• WHAT IS REQUIRED
Reproduce the section of the listing that begins at the line containing "image of neoplastic" and finishes at the line containing "histopathology image demonstrates". Include both end lines and nothing beyond them.

....................

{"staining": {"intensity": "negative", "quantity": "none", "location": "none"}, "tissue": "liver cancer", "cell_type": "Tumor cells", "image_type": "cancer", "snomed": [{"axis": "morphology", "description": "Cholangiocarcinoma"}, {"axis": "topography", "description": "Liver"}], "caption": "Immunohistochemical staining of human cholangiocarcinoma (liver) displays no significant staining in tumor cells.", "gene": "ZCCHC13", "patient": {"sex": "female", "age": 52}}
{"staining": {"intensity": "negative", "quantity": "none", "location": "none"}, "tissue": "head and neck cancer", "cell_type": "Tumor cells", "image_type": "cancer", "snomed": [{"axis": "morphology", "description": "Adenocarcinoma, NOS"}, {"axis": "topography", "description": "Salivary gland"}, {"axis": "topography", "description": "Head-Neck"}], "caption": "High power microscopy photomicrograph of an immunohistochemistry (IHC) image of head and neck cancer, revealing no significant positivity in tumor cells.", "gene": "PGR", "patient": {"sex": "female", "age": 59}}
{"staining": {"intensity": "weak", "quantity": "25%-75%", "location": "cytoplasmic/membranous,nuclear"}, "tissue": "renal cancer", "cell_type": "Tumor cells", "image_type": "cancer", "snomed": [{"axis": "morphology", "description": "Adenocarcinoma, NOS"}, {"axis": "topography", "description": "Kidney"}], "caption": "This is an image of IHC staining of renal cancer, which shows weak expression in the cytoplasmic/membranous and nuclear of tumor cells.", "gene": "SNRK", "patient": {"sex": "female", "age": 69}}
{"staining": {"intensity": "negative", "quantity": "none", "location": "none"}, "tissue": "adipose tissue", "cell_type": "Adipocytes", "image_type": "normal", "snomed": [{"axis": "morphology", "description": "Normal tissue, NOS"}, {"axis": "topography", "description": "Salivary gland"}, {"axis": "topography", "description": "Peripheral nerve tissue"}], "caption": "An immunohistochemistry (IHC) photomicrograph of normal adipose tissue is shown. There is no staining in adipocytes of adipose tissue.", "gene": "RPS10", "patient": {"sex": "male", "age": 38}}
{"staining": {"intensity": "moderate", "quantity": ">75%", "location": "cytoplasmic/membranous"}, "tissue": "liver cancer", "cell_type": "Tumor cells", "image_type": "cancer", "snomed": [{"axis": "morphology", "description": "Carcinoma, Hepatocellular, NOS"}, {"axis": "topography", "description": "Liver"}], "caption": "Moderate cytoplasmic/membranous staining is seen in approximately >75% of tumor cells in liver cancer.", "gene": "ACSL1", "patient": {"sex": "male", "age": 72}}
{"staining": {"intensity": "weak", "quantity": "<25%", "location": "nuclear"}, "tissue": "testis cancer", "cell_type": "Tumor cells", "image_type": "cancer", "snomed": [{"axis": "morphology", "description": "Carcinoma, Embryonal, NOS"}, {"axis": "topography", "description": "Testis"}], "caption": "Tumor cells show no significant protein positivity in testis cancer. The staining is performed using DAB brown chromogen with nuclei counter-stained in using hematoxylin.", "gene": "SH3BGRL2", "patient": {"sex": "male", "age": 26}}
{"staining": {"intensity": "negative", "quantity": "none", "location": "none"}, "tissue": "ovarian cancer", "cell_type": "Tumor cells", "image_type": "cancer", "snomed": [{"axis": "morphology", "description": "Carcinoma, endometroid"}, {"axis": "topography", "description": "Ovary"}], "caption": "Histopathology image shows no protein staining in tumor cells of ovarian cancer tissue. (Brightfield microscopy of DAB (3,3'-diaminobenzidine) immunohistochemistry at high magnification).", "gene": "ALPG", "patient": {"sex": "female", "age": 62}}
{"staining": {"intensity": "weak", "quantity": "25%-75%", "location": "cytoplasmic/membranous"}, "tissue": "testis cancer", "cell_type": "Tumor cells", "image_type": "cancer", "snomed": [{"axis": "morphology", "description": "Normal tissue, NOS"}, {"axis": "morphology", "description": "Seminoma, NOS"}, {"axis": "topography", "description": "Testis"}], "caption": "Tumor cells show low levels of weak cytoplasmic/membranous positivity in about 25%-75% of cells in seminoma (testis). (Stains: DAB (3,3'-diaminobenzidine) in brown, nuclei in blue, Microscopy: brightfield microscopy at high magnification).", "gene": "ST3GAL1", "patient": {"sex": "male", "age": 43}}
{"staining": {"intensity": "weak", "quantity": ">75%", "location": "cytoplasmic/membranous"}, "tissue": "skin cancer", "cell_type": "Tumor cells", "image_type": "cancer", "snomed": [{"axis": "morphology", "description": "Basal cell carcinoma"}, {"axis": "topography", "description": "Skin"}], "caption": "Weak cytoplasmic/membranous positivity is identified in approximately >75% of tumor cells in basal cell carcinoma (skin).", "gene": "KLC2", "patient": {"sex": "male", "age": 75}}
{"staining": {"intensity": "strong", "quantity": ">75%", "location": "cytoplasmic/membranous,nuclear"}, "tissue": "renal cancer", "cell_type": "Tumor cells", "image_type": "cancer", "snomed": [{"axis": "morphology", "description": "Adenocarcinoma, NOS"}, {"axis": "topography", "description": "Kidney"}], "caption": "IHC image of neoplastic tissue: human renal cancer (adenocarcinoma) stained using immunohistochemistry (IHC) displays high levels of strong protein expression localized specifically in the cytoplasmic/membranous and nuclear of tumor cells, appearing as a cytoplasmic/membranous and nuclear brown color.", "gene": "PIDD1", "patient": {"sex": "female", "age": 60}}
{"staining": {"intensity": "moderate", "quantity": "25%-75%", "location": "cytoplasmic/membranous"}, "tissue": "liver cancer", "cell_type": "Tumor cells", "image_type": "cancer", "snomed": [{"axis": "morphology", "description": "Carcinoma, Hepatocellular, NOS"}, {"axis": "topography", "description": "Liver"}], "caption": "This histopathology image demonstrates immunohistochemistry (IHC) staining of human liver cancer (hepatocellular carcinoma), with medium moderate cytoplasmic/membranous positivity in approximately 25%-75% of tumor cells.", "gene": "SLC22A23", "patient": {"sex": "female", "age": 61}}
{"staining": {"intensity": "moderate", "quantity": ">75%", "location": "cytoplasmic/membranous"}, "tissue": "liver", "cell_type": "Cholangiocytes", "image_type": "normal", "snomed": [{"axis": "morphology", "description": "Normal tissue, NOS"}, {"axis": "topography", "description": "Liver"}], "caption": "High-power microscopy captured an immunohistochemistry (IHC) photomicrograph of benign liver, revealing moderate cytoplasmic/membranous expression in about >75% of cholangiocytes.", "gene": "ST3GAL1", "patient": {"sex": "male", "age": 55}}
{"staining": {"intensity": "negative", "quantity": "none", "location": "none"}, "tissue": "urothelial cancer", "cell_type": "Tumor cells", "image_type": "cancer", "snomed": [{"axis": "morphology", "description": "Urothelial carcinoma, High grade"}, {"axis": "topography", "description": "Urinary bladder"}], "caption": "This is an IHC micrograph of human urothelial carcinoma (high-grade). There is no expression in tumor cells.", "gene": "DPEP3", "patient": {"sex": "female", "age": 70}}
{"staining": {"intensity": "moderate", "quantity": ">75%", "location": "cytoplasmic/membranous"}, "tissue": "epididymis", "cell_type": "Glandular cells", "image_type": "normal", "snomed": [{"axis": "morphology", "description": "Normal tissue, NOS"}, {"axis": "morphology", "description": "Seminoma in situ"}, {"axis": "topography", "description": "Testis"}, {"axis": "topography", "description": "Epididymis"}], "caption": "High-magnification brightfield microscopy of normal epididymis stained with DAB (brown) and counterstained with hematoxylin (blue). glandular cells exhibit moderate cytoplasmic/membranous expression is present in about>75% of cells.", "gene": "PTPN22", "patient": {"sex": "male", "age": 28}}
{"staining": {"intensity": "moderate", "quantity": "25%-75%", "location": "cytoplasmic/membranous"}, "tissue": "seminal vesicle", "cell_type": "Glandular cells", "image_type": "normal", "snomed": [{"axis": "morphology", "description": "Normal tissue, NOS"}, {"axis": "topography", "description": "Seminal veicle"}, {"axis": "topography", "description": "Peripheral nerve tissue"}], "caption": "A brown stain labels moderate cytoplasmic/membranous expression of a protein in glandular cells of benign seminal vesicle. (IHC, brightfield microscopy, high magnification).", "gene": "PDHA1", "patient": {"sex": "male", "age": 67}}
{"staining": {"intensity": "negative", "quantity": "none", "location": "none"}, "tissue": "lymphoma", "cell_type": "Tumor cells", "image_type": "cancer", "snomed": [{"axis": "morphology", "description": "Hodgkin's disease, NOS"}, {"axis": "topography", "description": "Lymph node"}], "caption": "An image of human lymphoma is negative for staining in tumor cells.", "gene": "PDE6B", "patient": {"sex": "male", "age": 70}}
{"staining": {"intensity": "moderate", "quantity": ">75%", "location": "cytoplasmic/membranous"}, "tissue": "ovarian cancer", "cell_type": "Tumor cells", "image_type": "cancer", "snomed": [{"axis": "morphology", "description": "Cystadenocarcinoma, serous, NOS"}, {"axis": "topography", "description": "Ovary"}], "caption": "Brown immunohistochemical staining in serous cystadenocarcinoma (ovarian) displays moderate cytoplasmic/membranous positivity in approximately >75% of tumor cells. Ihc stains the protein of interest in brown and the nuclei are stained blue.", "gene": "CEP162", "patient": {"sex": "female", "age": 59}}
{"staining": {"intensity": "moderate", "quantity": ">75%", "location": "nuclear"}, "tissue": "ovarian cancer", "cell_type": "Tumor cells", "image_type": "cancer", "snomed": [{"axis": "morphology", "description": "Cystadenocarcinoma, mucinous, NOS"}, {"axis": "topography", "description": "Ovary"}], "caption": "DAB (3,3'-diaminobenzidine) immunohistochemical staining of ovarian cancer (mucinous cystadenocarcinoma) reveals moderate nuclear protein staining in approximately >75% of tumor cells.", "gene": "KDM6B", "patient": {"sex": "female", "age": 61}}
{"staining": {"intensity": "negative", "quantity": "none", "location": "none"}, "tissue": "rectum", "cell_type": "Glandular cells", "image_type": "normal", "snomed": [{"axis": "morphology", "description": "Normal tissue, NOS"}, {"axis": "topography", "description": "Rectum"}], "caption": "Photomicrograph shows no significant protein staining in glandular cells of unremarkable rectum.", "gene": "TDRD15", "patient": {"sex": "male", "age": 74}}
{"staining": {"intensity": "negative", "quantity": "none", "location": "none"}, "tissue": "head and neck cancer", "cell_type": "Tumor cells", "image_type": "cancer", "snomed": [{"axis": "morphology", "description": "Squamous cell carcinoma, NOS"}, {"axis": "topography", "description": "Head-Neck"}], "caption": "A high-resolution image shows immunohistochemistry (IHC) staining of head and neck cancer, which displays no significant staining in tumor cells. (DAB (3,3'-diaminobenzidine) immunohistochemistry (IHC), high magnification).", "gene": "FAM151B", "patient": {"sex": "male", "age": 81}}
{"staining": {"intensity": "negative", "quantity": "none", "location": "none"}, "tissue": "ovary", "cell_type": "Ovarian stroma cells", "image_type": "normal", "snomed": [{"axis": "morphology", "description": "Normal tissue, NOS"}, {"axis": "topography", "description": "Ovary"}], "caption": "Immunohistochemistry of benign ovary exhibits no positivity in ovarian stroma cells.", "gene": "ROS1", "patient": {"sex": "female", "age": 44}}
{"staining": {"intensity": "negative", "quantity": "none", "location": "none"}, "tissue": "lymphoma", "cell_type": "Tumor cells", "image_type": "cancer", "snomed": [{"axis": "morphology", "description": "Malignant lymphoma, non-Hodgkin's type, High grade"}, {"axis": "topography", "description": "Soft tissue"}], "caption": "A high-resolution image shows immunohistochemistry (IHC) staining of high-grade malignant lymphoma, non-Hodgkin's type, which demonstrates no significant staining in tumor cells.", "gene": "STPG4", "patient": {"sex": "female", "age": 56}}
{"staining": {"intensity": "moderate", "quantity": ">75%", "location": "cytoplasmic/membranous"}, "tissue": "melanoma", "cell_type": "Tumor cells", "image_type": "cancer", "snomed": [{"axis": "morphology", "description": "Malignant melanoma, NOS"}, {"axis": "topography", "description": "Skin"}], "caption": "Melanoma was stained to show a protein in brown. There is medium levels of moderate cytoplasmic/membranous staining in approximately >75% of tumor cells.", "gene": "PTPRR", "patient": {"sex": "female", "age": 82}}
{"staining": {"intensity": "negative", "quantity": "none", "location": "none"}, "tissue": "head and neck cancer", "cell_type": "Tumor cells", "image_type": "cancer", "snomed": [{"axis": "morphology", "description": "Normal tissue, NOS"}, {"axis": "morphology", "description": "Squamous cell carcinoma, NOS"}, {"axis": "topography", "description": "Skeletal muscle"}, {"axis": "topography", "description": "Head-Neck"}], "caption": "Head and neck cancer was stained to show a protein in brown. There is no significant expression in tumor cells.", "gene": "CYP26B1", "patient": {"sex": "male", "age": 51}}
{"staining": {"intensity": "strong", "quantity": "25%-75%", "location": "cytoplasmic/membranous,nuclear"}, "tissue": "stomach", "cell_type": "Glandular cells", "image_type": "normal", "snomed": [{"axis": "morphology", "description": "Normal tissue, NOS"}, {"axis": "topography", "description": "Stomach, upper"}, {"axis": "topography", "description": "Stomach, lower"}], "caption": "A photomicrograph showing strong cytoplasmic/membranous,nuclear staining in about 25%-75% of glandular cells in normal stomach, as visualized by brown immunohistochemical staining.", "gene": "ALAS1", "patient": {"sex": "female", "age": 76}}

....................

• WORKED SOLUTION
{"staining": {"intensity": "strong", "quantity": ">75%", "location": "cytoplasmic/membranous,nuclear"}, "tissue": "renal cancer", "cell_type": "Tumor cells", "image_type": "cancer", "snomed": [{"axis": "morphology", "description": "Adenocarcinoma, NOS"}, {"axis": "topography", "description": "Kidney"}], "caption": "IHC image of neoplastic tissue: human renal cancer (adenocarcinoma) stained using immunohistochemistry (IHC) displays high levels of strong protein expression localized specifically in the cytoplasmic/membranous and nuclear of tumor cells, appearing as a cytoplasmic/membranous and nuclear brown color.", "gene": "PIDD1", "patient": {"sex": "female", "age": 60}}
{"staining": {"intensity": "moderate", "quantity": "25%-75%", "location": "cytoplasmic/membranous"}, "tissue": "liver cancer", "cell_type": "Tumor cells", "image_type": "cancer", "snomed": [{"axis": "morphology", "description": "Carcinoma, Hepatocellular, NOS"}, {"axis": "topography", "description": "Liver"}], "caption": "This histopathology image demonstrates immunohistochemistry (IHC) staining of human liver cancer (hepatocellular carcinoma), with medium moderate cytoplasmic/membranous positivity in approximately 25%-75% of tumor cells.", "gene": "SLC22A23", "patient": {"sex": "female", "age": 61}}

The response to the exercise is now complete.